Biznes eksperymentuje, ponosi koszty, ale nie skorzysta z profesjonalistów.
Per saldo wyszło by taniej.
Robert

Per saldo - taniej? Hm...

To jest coś co nazywam chorobą bezpieczników. Często w swym zapędzie, zapominają przełożyć to na język zrozumiały (czytaj kasę).

Co oznacza - przestój, albo przerwanie procesu głównego? Dla bezpiecznika jest jasne, że przerwa w tym co najbardziej chroni.

Ale jak przekazać szefowi?

A to zależy od incydentu. Jeśli nieprawidłowo poruszający się pojazd po placu manewrowym będzie miał kolizję z wózkiem dowożącym surowiec, to stratę trzeba zliczyć. I powiedzieć:
30 tys naprawa wózka
15 tys zwolnienie lekarskie pracownika (6 miesięcy)
350 tys przestój (kosztem alternatywny) samej produkcji
15 osób nie ma co robić, koszt ochrony, która też nie to co trzeba robi, koszt samej obsługi kolizji i wypadku (czas bhp, zeznań u policjantów czy w sądzie)/

Łącznie przestój wynikający z nieprzestrzegania zasad poruszania się po obiekcie - to jakieś 600 tys na średniej naprawdę fabryce.

A działanie jakie trzeba w to włożyć.
Praca orła od ryzyka wywiad z szefem produkcji (co ważne dla ciągłości, jaki zasób, kiedy) z szefem ochrony (jak zabezpieczyć miejsce kolizji,) wywiad z bhp (wszystko o wypadkach i odszkodowaniach i jeszcze o świadczeniach) wywiad ze znajomkiem z policji (postępowanie w kolizjach na terenie obiektu) plus jakiś gość od wizerunku (co się stanie gdy się stanie).

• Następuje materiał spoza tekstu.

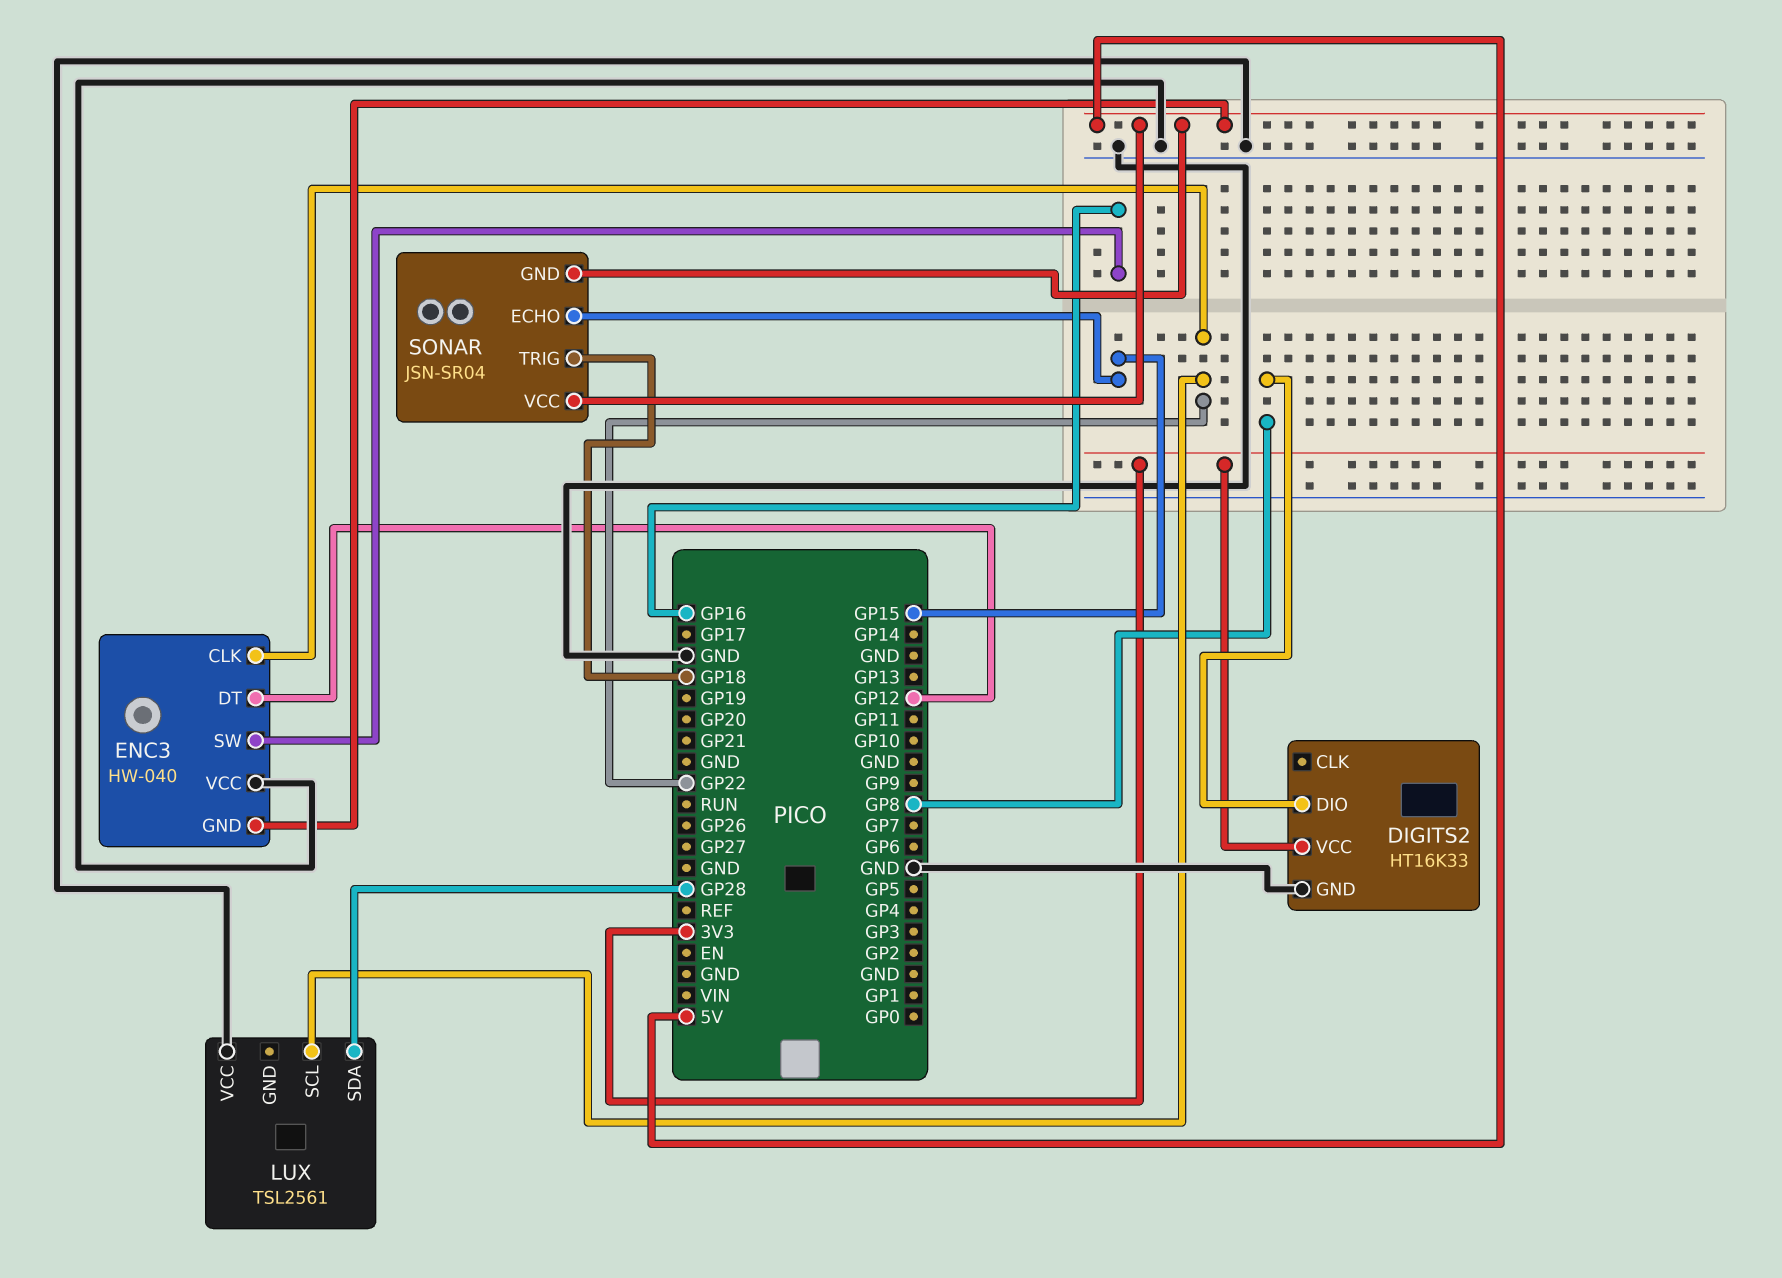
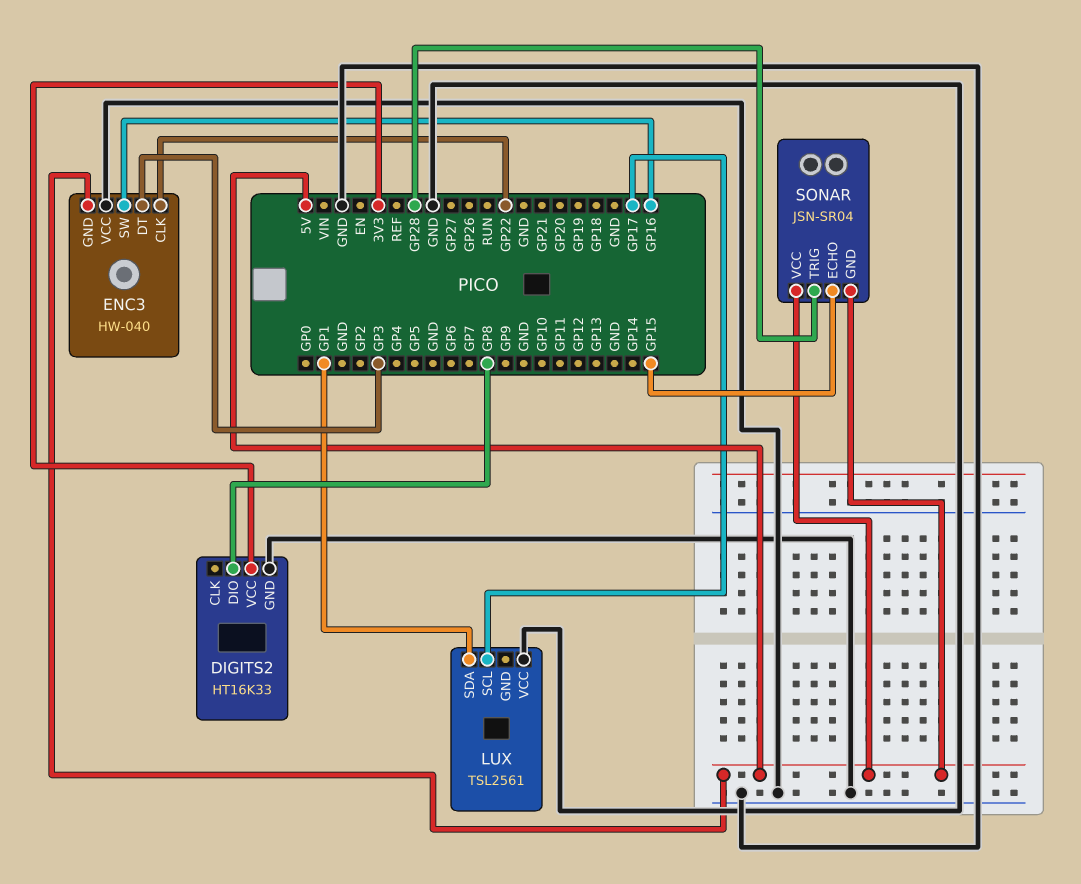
ENC3 pin DT: GP12 -> GP3
LUX pin SCL: GP22 -> GP17
LUX pin SDA: GP28 -> GP1
SONAR pin TRIG: GP18 -> GP28

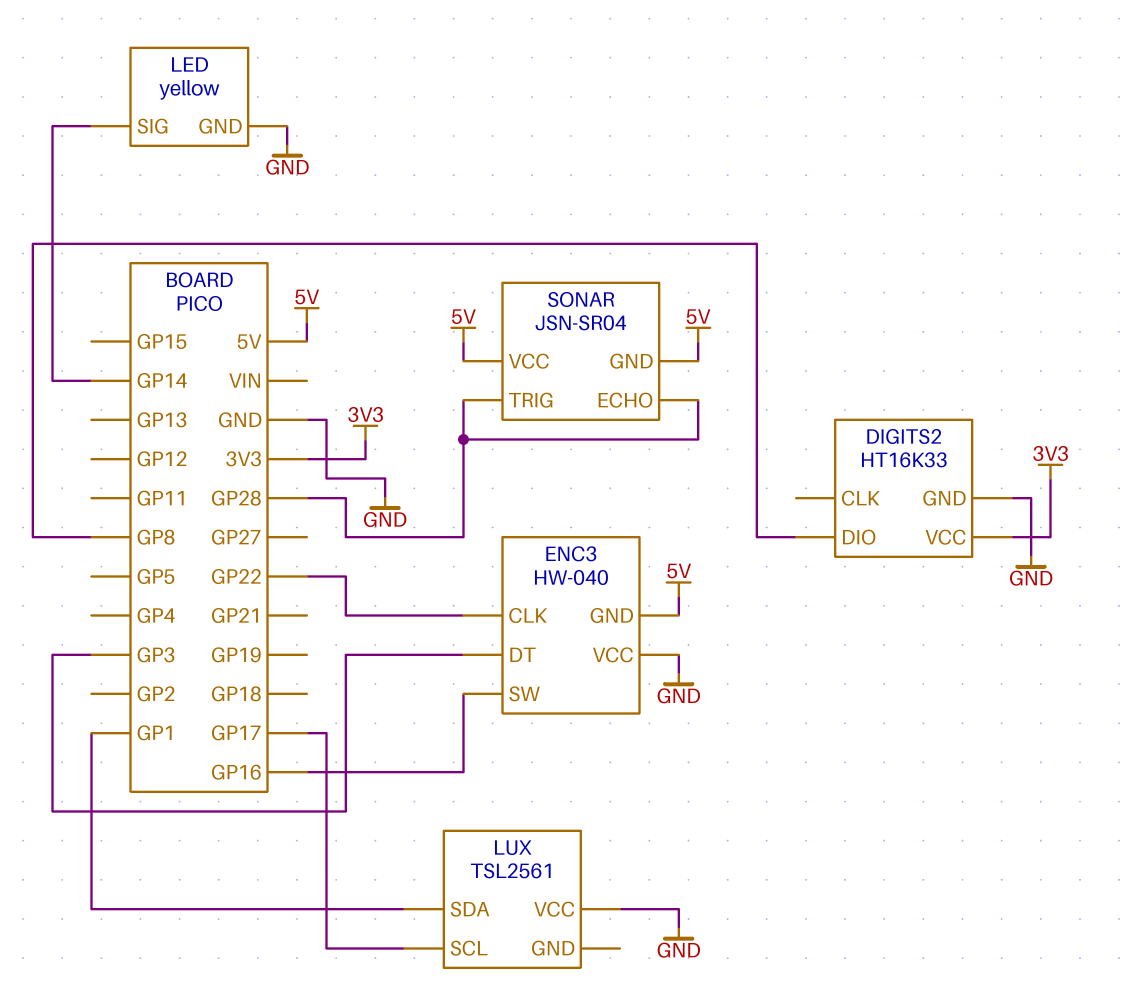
LED: none -> yellow
LED pin GND: none -> GND
LED pin SIG: none -> GP14
SONAR pin ECHO: GP15 -> GP28

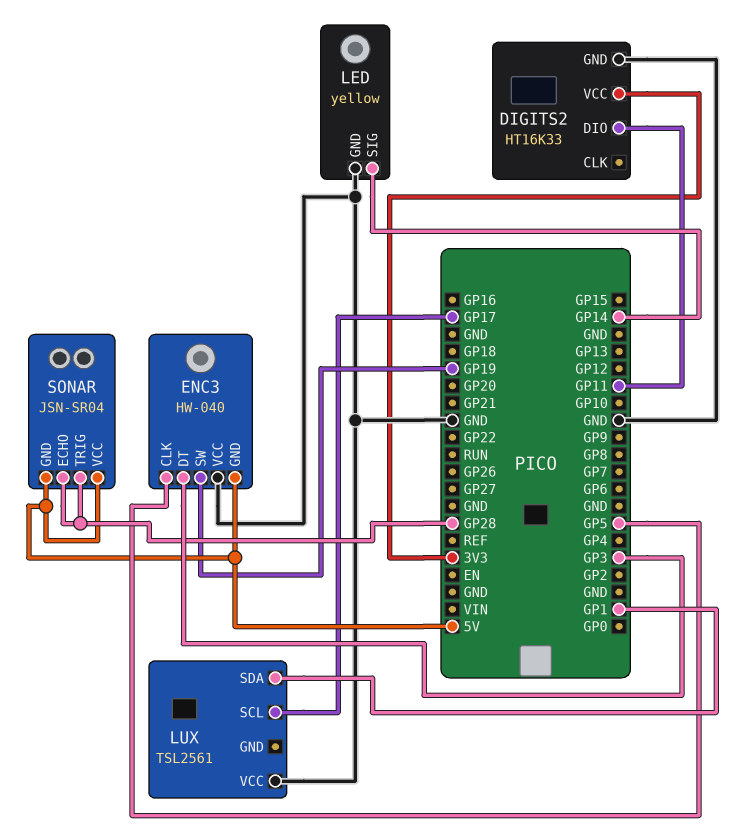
DIGITS2 pin DIO: GP8 -> GP11
ENC3 pin CLK: GP22 -> GP5
ENC3 pin SW: GP16 -> GP19

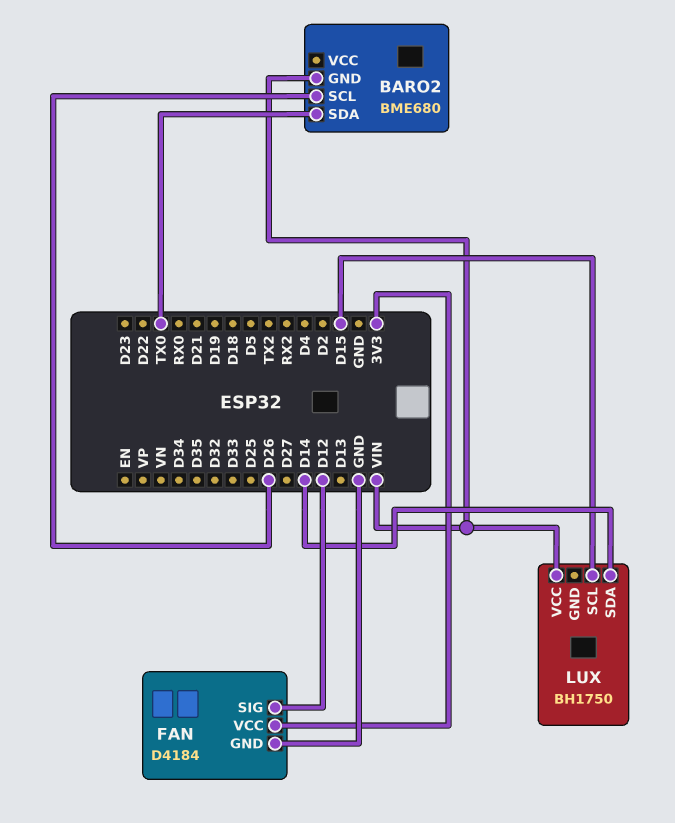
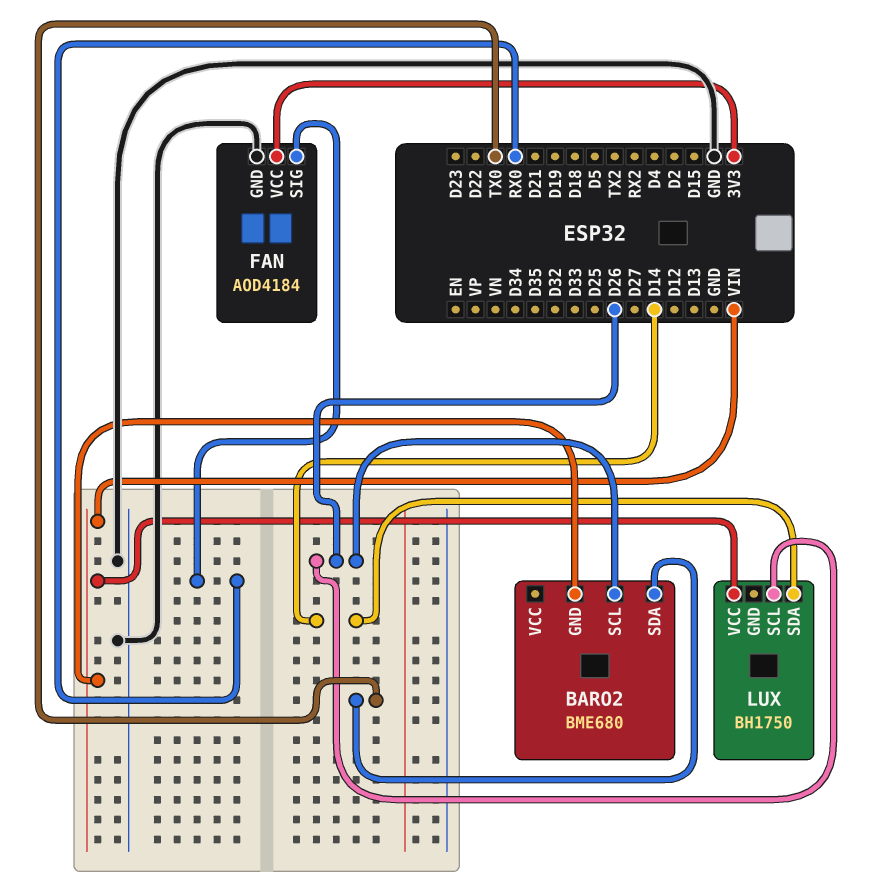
FAN: D4184 -> AOD4184
FAN pin SIG: D12 -> RX0
LUX pin SCL: D15 -> D26

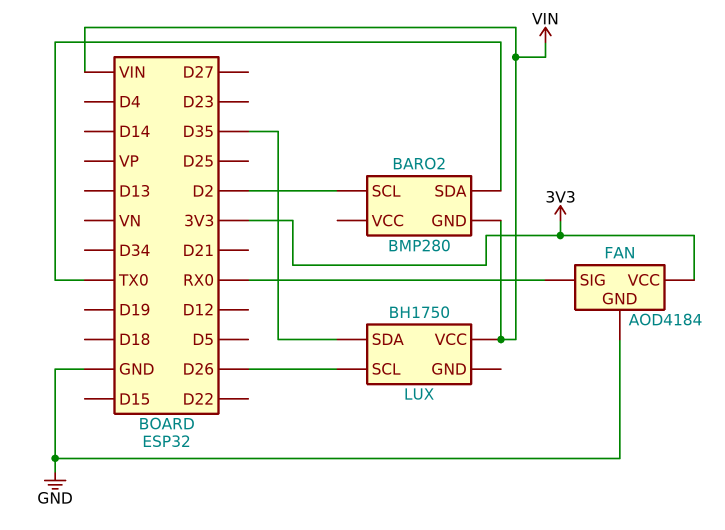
BARO2: BME680 -> BMP280
BARO2 pin SCL: D26 -> D2
LUX pin SDA: D14 -> D35

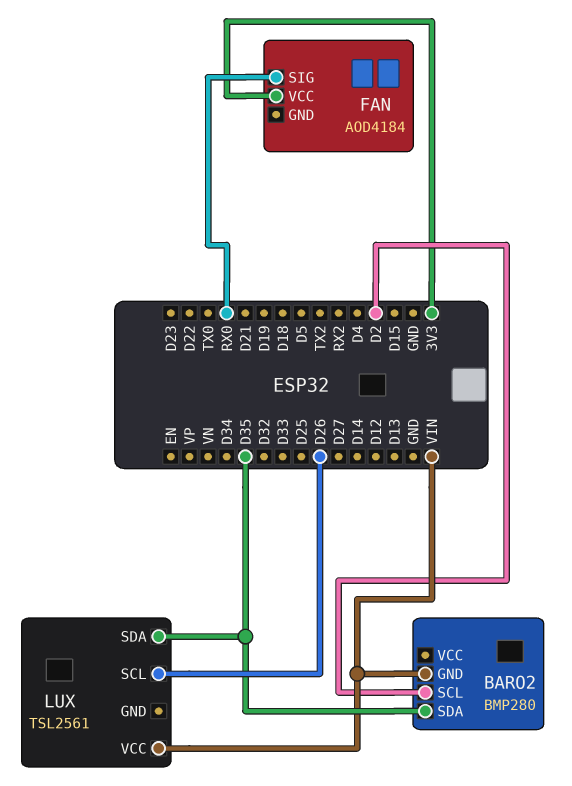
BARO2 pin SDA: TX0 -> D35
FAN pin GND: GND -> none
LUX: BH1750 -> TSL2561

Jak juz wie - to jest około 2 tygodni uzgodnień tak po 2 godzinki z każdym, załóżmy dla zaokrąglenia 5 godzinek, każdy godzinowo 50 netto (nie tylko płaca) plus jakieś tam koszty dodatkowe - zamkniemy się w 3- może 5 tysiach. DO tego zmiany w umowach z dostawcami, aneks o obowiązku poruszania się i o tym, że jak któryś złamie zasady, wylatuje za bramę i ładunek jest uznawany za niedostarczony (wszak dostarczenie, to nie wjazd na teren, a rozplombowanie przy doku).

Załóżmy prawnik swoje, uzgodnienia z 5 firmami i ich prawnikami - 2 tygodnie, walka kosztuje 10 tys.

Czyli ustawienie procedury, 2 tygodnie do miesiąca, uzgodnienia z dostawcami do miesiąca, koszty procedury 5 uzgodnień, 10 - razem 15 tys.

I żeby za prosto nie było - ja widzę w miesiącu kilka zakładów. Hale obite, lampy przewrócone, mimo dość szybkich zleceń naprawy (do 7 dni, maks do 14 jak się ubezpieczyciel wyrobi z kwitami, bądź z rezerwy).

Ryzyko oszacowałbym jako prawie pewne, czyli możliwe do zmaterializowania w ciągu 3 miesięcy.

Czyli 4 strzały w roku. x 600 tys z przestoju - 2 mln 400 tys pln rocznie,

A za procedurę i wdrożenie na poziomie 15 tys. Dodać do tego trzeba koszt poszarpania się ochrony i wywalenia jednego czy drugiego orła za bramę, ale działa. Dodajmy na te poszarpanie i przestój że się zdarzy raz w roku. Czyli nie 600 co wyliczyliśmy (nie ma kosztów wpadkowych) tylko np 300. Więc razem załóżmy opracowanie i utrzymanie systemu - 315 tys.

2.400.000 vs 315.000

Da się przedstawić? ;-)

Tak samo ze wszystkimi ryzykami. Bardziej lub mniej dokładnie.